As it stands, within a decade or two geriatricians will have to serve as educators and consultants for the physicians who are actually treating older patients. Imagine you had cancer, suggests Christopher Langston, who analyzes this data each year for the Hartford Foundation. “Would you be happy if your primary care physician consulted with an oncologist, but you never actually got to see one? That’s pretty much the situation we’re facing.” The alternative is to change our attitudes towards age and aging, in order to change the culture. It’s a big step, and a necessary one.
2 thoughts on “What’s behind the growing geriatrician shortage?”
When my mother moved nearby at age 91,I found a geriatrician who saw her through her old age and end-of-life care with the warmest concern and thoughtful professionalism. (He used to squat down to talk to her so he would be at her eye-level.) My husband and I looooved him. So when my husband needed a new internist, young as he was, he chose that delightful man. No regrets. Whatever extra training geriatricians get, it seems to make them kinder, more patient, better explainers–in short, better doctors.

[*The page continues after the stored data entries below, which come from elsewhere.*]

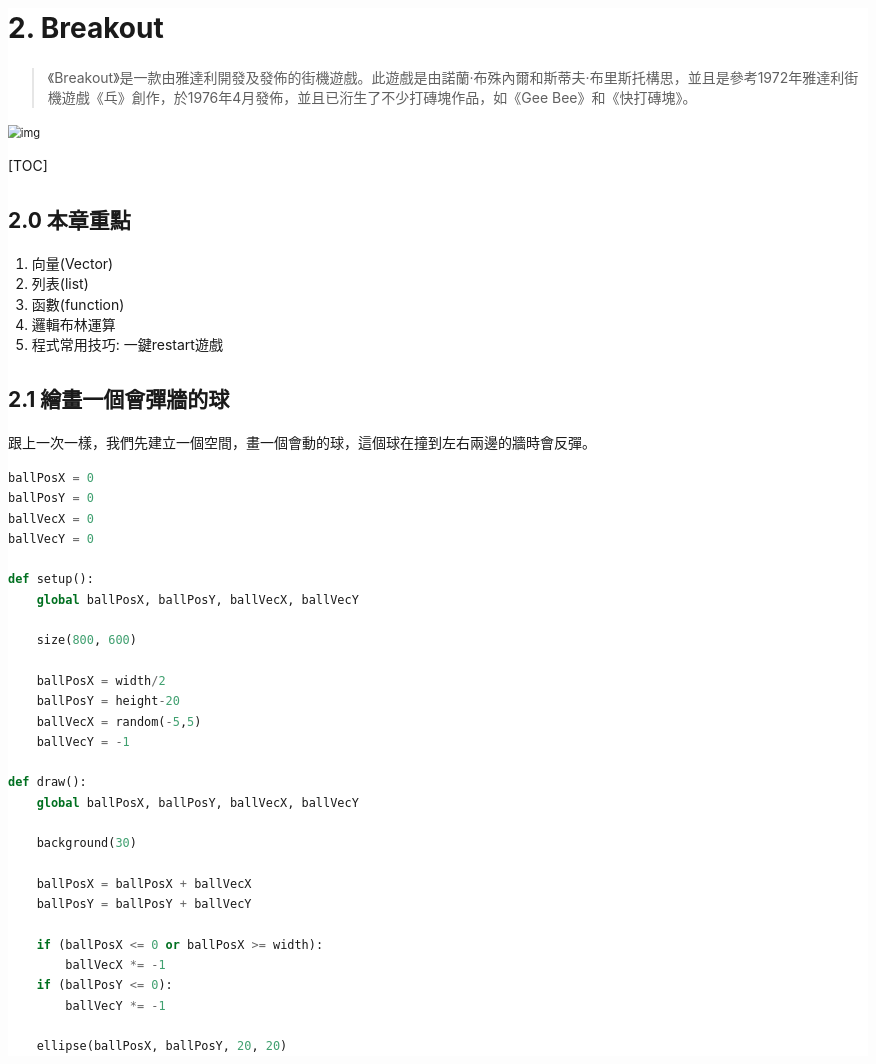 # 2.  Breakout

> 《Breakout》是一款由雅達利開發及發佈的街機遊戲。此遊戲是由諾蘭·布殊內爾和斯蒂夫·布里斯托構思，並且是參考1972年雅達利街機遊戲《乓》創作，於1976年4月發佈，並且已洐生了不少打磚塊作品，如《Gee Bee》和《快打磚塊》。

<img src="https://upload.wikimedia.org/wikipedia/en/thumb/2/2b/Breakout2600.svg/1920px-Breakout2600.svg.png" alt="img" style="zoom:80%;" />

<iframe src="../../interactive/Breakout/index.html" height= "600" width=100% title="Breakout"></iframe>

[TOC]

## 2.0 本章重點

1. 向量(Vector)
2. 列表(list)
3. 函數(function)
4. 邏輯布林運算
5. 程式常用技巧: 一鍵restart遊戲

## 2.1 繪畫一個會彈牆的球

跟上一次一樣，我們先建立一個空間，畫一個會動的球，這個球在撞到左右兩邊的牆時會反彈。

```python
ballPosX = 0
ballPosY = 0
ballVecX = 0
ballVecY = 0

def setup():
    global ballPosX, ballPosY, ballVecX, ballVecY
    
    size(800, 600)
    
    ballPosX = width/2
    ballPosY = height-20
    ballVecX = random(-5,5)
    ballVecY = -1
    
def draw():
    global ballPosX, ballPosY, ballVecX, ballVecY
    
    background(30)
    
    ballPosX = ballPosX + ballVecX
    ballPosY = ballPosY + ballVecY
    
    if (ballPosX <= 0 or ballPosX >= width):
        ballVecX *= -1
    if (ballPosY <= 0):
        ballVecY *= -1
    
    ellipse(ballPosX, ballPosY, 20, 20)
```
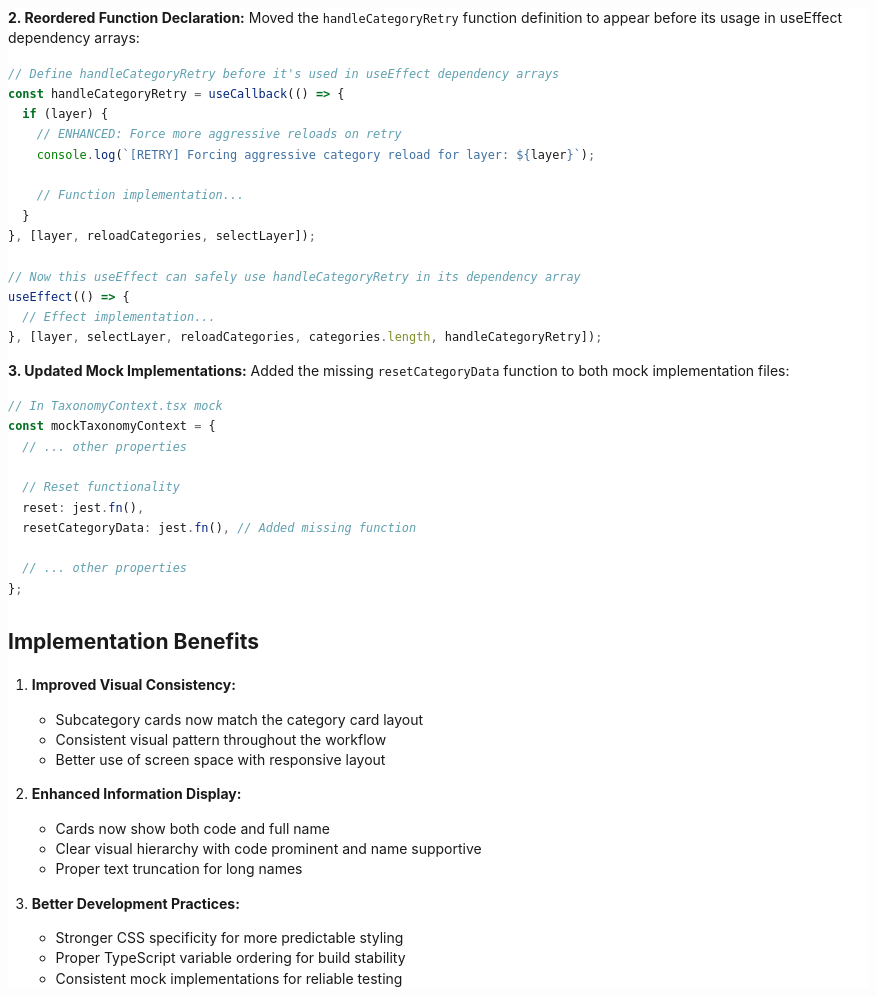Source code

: **2. Reordered Function Declaration:**
Moved the `handleCategoryRetry` function definition to appear before its usage in useEffect dependency arrays:

```typescript
// Define handleCategoryRetry before it's used in useEffect dependency arrays
const handleCategoryRetry = useCallback(() => {
  if (layer) {
    // ENHANCED: Force more aggressive reloads on retry
    console.log(`[RETRY] Forcing aggressive category reload for layer: ${layer}`);
    
    // Function implementation...
  }
}, [layer, reloadCategories, selectLayer]);

// Now this useEffect can safely use handleCategoryRetry in its dependency array
useEffect(() => {
  // Effect implementation...
}, [layer, selectLayer, reloadCategories, categories.length, handleCategoryRetry]);
```

**3. Updated Mock Implementations:**
Added the missing `resetCategoryData` function to both mock implementation files:

```typescript
// In TaxonomyContext.tsx mock
const mockTaxonomyContext = {
  // ... other properties
  
  // Reset functionality
  reset: jest.fn(),
  resetCategoryData: jest.fn(), // Added missing function
  
  // ... other properties
};
```

## Implementation Benefits

1. **Improved Visual Consistency:**
   - Subcategory cards now match the category card layout
   - Consistent visual pattern throughout the workflow
   - Better use of screen space with responsive layout

2. **Enhanced Information Display:**
   - Cards now show both code and full name
   - Clear visual hierarchy with code prominent and name supportive
   - Proper text truncation for long names

3. **Better Development Practices:**
   - Stronger CSS specificity for more predictable styling
   - Proper TypeScript variable ordering for build stability
   - Consistent mock implementations for reliable testing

Wow! I wouldn’t want Dr. Marcy Houle to care for me as I age! She has bought into every stereotype there is about older adults. I wish that every medical school required a rotation in geriatrics as well as a course in gerontology. One thing many doctors — and nurses — need to learn is to treat their older patients like the adults they are. That means no patronizing names (sweetie, dearie, young lady), no sing-songy high pitched voices, no simplified sentences, and — for doctors — no introducing yourself as “Dr so and so” and then calling your patient “Mary” or “Bob.” And while you are at it, don’t assume old people are stupid. I can’t tell you how many times my husband (PhD) and I (, MPH, PhD, gerontologist) have been spoken to as if we had an elementary school education.